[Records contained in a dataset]
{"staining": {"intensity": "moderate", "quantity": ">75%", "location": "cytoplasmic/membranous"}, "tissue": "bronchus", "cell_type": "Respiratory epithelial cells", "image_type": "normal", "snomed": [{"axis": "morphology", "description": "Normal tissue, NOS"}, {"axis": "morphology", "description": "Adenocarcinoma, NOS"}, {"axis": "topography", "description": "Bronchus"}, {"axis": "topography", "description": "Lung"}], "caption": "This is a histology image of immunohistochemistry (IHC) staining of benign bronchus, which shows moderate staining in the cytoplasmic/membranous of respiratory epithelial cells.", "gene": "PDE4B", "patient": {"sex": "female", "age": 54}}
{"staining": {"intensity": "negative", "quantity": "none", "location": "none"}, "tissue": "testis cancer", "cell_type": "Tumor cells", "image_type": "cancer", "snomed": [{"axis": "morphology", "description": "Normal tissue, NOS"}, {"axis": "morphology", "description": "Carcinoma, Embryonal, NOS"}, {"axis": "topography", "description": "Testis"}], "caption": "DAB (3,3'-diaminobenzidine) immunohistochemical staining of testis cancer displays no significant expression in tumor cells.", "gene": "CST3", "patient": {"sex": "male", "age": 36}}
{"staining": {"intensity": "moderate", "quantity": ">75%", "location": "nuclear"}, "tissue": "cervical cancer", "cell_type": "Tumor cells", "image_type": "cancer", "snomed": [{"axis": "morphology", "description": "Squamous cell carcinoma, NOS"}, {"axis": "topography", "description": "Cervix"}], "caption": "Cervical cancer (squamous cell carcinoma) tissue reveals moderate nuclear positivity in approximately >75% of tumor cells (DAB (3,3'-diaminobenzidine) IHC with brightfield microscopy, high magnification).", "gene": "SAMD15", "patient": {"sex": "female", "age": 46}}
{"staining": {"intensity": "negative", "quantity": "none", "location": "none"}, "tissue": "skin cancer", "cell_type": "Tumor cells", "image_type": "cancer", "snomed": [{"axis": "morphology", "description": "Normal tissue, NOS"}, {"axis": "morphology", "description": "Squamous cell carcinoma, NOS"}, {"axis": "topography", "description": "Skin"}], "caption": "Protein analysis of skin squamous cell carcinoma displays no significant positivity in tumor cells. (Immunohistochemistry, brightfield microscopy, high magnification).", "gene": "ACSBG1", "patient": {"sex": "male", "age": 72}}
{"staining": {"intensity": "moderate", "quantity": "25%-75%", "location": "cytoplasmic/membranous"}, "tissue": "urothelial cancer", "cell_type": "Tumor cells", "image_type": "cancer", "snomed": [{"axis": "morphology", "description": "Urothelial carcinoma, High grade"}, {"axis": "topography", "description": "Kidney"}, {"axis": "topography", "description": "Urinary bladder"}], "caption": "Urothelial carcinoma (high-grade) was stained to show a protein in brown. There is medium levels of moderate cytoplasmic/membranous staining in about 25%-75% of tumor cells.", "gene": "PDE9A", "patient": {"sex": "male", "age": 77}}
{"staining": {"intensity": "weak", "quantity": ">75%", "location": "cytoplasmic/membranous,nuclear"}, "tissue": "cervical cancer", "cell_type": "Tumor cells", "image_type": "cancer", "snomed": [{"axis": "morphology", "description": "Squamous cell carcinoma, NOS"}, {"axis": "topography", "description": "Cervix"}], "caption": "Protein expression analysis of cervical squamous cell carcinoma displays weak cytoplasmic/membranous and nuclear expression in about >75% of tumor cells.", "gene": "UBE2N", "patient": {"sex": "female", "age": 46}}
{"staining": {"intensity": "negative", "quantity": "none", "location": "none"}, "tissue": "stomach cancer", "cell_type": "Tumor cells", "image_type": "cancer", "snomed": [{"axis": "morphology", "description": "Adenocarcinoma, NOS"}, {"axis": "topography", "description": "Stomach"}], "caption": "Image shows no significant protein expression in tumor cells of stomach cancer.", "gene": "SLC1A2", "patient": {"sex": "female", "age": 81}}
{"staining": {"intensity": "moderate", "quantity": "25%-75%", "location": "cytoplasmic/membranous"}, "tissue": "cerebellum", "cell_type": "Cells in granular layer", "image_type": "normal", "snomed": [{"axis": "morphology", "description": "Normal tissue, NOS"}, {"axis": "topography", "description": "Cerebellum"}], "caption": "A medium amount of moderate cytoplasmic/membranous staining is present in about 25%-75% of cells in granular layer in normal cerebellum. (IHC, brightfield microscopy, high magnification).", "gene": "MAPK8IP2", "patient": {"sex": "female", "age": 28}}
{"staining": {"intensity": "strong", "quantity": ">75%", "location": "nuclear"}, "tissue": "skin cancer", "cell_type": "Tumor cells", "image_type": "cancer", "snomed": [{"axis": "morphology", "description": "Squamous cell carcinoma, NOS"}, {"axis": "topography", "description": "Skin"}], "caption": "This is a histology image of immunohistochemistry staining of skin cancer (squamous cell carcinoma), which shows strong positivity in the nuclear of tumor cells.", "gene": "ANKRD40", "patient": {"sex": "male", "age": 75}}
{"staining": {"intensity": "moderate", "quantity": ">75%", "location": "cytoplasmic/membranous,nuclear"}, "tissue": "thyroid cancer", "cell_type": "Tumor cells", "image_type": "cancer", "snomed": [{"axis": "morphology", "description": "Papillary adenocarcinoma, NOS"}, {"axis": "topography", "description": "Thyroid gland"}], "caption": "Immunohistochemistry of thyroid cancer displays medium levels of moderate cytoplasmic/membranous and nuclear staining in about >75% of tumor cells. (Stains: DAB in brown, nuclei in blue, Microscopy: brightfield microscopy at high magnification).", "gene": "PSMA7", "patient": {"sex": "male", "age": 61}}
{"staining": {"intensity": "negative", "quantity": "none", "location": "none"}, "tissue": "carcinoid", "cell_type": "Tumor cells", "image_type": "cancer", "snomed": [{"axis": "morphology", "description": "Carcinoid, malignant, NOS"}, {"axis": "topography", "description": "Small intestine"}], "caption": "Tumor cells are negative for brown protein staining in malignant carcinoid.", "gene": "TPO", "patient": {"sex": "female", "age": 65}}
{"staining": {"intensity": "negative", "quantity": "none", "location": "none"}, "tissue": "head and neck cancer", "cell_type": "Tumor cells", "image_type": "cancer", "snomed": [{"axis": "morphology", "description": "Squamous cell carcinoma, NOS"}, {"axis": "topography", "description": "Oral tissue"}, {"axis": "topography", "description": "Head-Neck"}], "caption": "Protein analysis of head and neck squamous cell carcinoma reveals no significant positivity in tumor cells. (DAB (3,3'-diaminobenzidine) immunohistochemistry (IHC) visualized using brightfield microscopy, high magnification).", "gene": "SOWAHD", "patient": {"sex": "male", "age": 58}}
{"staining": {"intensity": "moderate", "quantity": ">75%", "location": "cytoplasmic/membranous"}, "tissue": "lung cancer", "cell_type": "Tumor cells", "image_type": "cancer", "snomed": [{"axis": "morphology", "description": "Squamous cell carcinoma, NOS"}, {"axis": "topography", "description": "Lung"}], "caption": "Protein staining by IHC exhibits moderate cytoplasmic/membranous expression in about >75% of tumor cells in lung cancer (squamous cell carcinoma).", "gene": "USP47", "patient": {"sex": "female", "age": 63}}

◆ EXERCISE OBJECTIVE:
Repeat all of the data exactly. Include every line.

◆ ANSWER BOX:
{"staining": {"intensity": "moderate", "quantity": ">75%", "location": "cytoplasmic/membranous"}, "tissue": "bronchus", "cell_type": "Respiratory epithelial cells", "image_type": "normal", "snomed": [{"axis": "morphology", "description": "Normal tissue, NOS"}, {"axis": "morphology", "description": "Adenocarcinoma, NOS"}, {"axis": "topography", "description": "Bronchus"}, {"axis": "topography", "description": "Lung"}], "caption": "This is a histology image of immunohistochemistry (IHC) staining of benign bronchus, which shows moderate staining in the cytoplasmic/membranous of respiratory epithelial cells.", "gene": "PDE4B", "patient": {"sex": "female", "age": 54}}
{"staining": {"intensity": "negative", "quantity": "none", "location": "none"}, "tissue": "testis cancer", "cell_type": "Tumor cells", "image_type": "cancer", "snomed": [{"axis": "morphology", "description": "Normal tissue, NOS"}, {"axis": "morphology", "description": "Carcinoma, Embryonal, NOS"}, {"axis": "topography", "description": "Testis"}], "caption": "DAB (3,3'-diaminobenzidine) immunohistochemical staining of testis cancer displays no significant expression in tumor cells.", "gene": "CST3", "patient": {"sex": "male", "age": 36}}
{"staining": {"intensity": "moderate", "quantity": ">75%", "location": "nuclear"}, "tissue": "cervical cancer", "cell_type": "Tumor cells", "image_type": "cancer", "snomed": [{"axis": "morphology", "description": "Squamous cell carcinoma, NOS"}, {"axis": "topography", "description": "Cervix"}], "caption": "Cervical cancer (squamous cell carcinoma) tissue reveals moderate nuclear positivity in approximately >75% of tumor cells (DAB (3,3'-diaminobenzidine) IHC with brightfield microscopy, high magnification).", "gene": "SAMD15", "patient": {"sex": "female", "age": 46}}
{"staining": {"intensity": "negative", "quantity": "none", "location": "none"}, "tissue": "skin cancer", "cell_type": "Tumor cells", "image_type": "cancer", "snomed": [{"axis": "morphology", "description": "Normal tissue, NOS"}, {"axis": "morphology", "description": "Squamous cell carcinoma, NOS"}, {"axis": "topography", "description": "Skin"}], "caption": "Protein analysis of skin squamous cell carcinoma displays no significant positivity in tumor cells. (Immunohistochemistry, brightfield microscopy, high magnification).", "gene": "ACSBG1", "patient": {"sex": "male", "age": 72}}
{"staining": {"intensity": "moderate", "quantity": "25%-75%", "location": "cytoplasmic/membranous"}, "tissue": "urothelial cancer", "cell_type": "Tumor cells", "image_type": "cancer", "snomed": [{"axis": "morphology", "description": "Urothelial carcinoma, High grade"}, {"axis": "topography", "description": "Kidney"}, {"axis": "topography", "description": "Urinary bladder"}], "caption": "Urothelial carcinoma (high-grade) was stained to show a protein in brown. There is medium levels of moderate cytoplasmic/membranous staining in about 25%-75% of tumor cells.", "gene": "PDE9A", "patient": {"sex": "male", "age": 77}}
{"staining": {"intensity": "weak", "quantity": ">75%", "location": "cytoplasmic/membranous,nuclear"}, "tissue": "cervical cancer", "cell_type": "Tumor cells", "image_type": "cancer", "snomed": [{"axis": "morphology", "description": "Squamous cell carcinoma, NOS"}, {"axis": "topography", "description": "Cervix"}], "caption": "Protein expression analysis of cervical squamous cell carcinoma displays weak cytoplasmic/membranous and nuclear expression in about >75% of tumor cells.", "gene": "UBE2N", "patient": {"sex": "female", "age": 46}}
{"staining": {"intensity": "negative", "quantity": "none", "location": "none"}, "tissue": "stomach cancer", "cell_type": "Tumor cells", "image_type": "cancer", "snomed": [{"axis": "morphology", "description": "Adenocarcinoma, NOS"}, {"axis": "topography", "description": "Stomach"}], "caption": "Image shows no significant protein expression in tumor cells of stomach cancer.", "gene": "SLC1A2", "patient": {"sex": "female", "age": 81}}
{"staining": {"intensity": "moderate", "quantity": "25%-75%", "location": "cytoplasmic/membranous"}, "tissue": "cerebellum", "cell_type": "Cells in granular layer", "image_type": "normal", "snomed": [{"axis": "morphology", "description": "Normal tissue, NOS"}, {"axis": "topography", "description": "Cerebellum"}], "caption": "A medium amount of moderate cytoplasmic/membranous staining is present in about 25%-75% of cells in granular layer in normal cerebellum. (IHC, brightfield microscopy, high magnification).", "gene": "MAPK8IP2", "patient": {"sex": "female", "age": 28}}
{"staining": {"intensity": "strong", "quantity": ">75%", "location": "nuclear"}, "tissue": "skin cancer", "cell_type": "Tumor cells", "image_type": "cancer", "snomed": [{"axis": "morphology", "description": "Squamous cell carcinoma, NOS"}, {"axis": "topography", "description": "Skin"}], "caption": "This is a histology image of immunohistochemistry staining of skin cancer (squamous cell carcinoma), which shows strong positivity in the nuclear of tumor cells.", "gene": "ANKRD40", "patient": {"sex": "male", "age": 75}}
{"staining": {"intensity": "moderate", "quantity": ">75%", "location": "cytoplasmic/membranous,nuclear"}, "tissue": "thyroid cancer", "cell_type": "Tumor cells", "image_type": "cancer", "snomed": [{"axis": "morphology", "description": "Papillary adenocarcinoma, NOS"}, {"axis": "topography", "description": "Thyroid gland"}], "caption": "Immunohistochemistry of thyroid cancer displays medium levels of moderate cytoplasmic/membranous and nuclear staining in about >75% of tumor cells. (Stains: DAB in brown, nuclei in blue, Microscopy: brightfield microscopy at high magnification).", "gene": "PSMA7", "patient": {"sex": "male", "age": 61}}
{"staining": {"intensity": "negative", "quantity": "none", "location": "none"}, "tissue": "carcinoid", "cell_type": "Tumor cells", "image_type": "cancer", "snomed": [{"axis": "morphology", "description": "Carcinoid, malignant, NOS"}, {"axis": "topography", "description": "Small intestine"}], "caption": "Tumor cells are negative for brown protein staining in malignant carcinoid.", "gene": "TPO", "patient": {"sex": "female", "age": 65}}
{"staining": {"intensity": "negative", "quantity": "none", "location": "none"}, "tissue": "head and neck cancer", "cell_type": "Tumor cells", "image_type": "cancer", "snomed": [{"axis": "morphology", "description": "Squamous cell carcinoma, NOS"}, {"axis": "topography", "description": "Oral tissue"}, {"axis": "topography", "description": "Head-Neck"}], "caption": "Protein analysis of head and neck squamous cell carcinoma reveals no significant positivity in tumor cells. (DAB (3,3'-diaminobenzidine) immunohistochemistry (IHC) visualized using brightfield microscopy, high magnification).", "gene": "SOWAHD", "patient": {"sex": "male", "age": 58}}
{"staining": {"intensity": "moderate", "quantity": ">75%", "location": "cytoplasmic/membranous"}, "tissue": "lung cancer", "cell_type": "Tumor cells", "image_type": "cancer", "snomed": [{"axis": "morphology", "description": "Squamous cell carcinoma, NOS"}, {"axis": "topography", "description": "Lung"}], "caption": "Protein staining by IHC exhibits moderate cytoplasmic/membranous expression in about >75% of tumor cells in lung cancer (squamous cell carcinoma).", "gene": "USP47", "patient": {"sex": "female", "age": 63}}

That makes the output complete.